New Feature

Resource Efficiency & Config Recommendations for Apache Spark on Kubernetes

We’ve added a new optimization suite in ILUM that converts runtime telemetry into actionable Spark configuration, useful for data engineering teams tuning Spark on Kubernetes for performance and cost.

What’s new

Resource Efficiency Score (0–100)
Radar across Memory / Executor / I/O / Tasks with per-dimension panels (e.g., memory utilization %, executor active %, I/O data-processing ratio, task balance).
Live cost signals
- Accumulated Cost (runtime × cluster rate) with wall-clock duration.
- Cost Efficiency score with waste breakdown by Memory / CPU / Executors to spot over-provisioning.
Configuration Recommendations (modes: Balanced, Performance, Cost)
Each recommendation includes a rationale, expected impact (e.g., -15% execution time), and confidence. One-click copy of the exact Spark config.

Example recommendations (auto-derived from workload patterns)

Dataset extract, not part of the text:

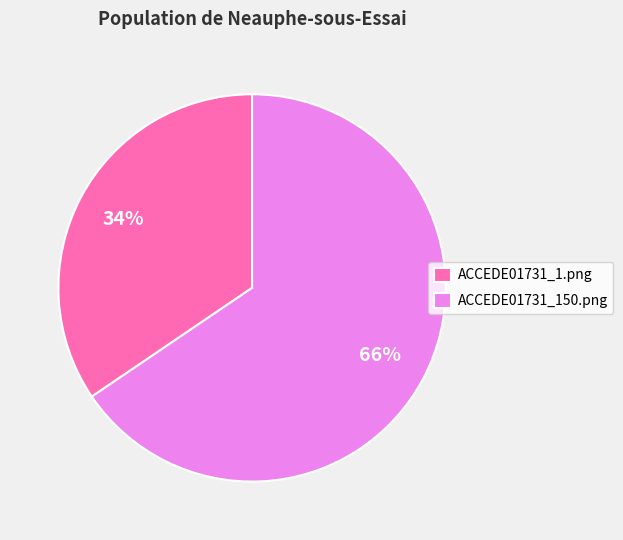

Does any single category account for the majority?

Yes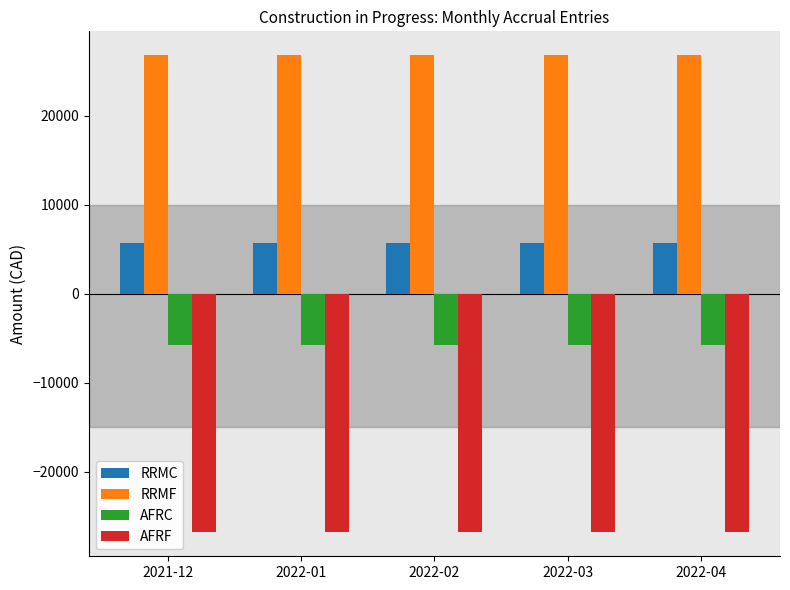

The value of AFRC at 2022-02 is -5706.5. True or false?

True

# Adaptive Query Execution
spark.sql.adaptive.enabled = true

# Adaptive partition coalescing
spark.sql.adaptive.coalescePartitions.enabled = true

# Executor memory sizing (value depends on observed usage)
spark.executor.memory = 5g

Why it’s suggested: We correlate stage metrics, skew, shuffle sizes, and executor idleness to pick safe defaults. AQE reduces expensive shuffles; coalescing prevents tiny partitions; memory sizing balances spill risk vs. idle RAM.

Where to find it

Jobs → Optimization tab: left side shows Resource/Cost scores; right side lists recommendations with rationale and impact estimates.

Why this helps (practical outcomes)

Faster iteration on Spark tuning without trawling logs.
Concrete levers for cost optimization (reduce idle executors, right-size memory, coalesce partitions).
Transparent reasoning you can review and commit via your normal workflow.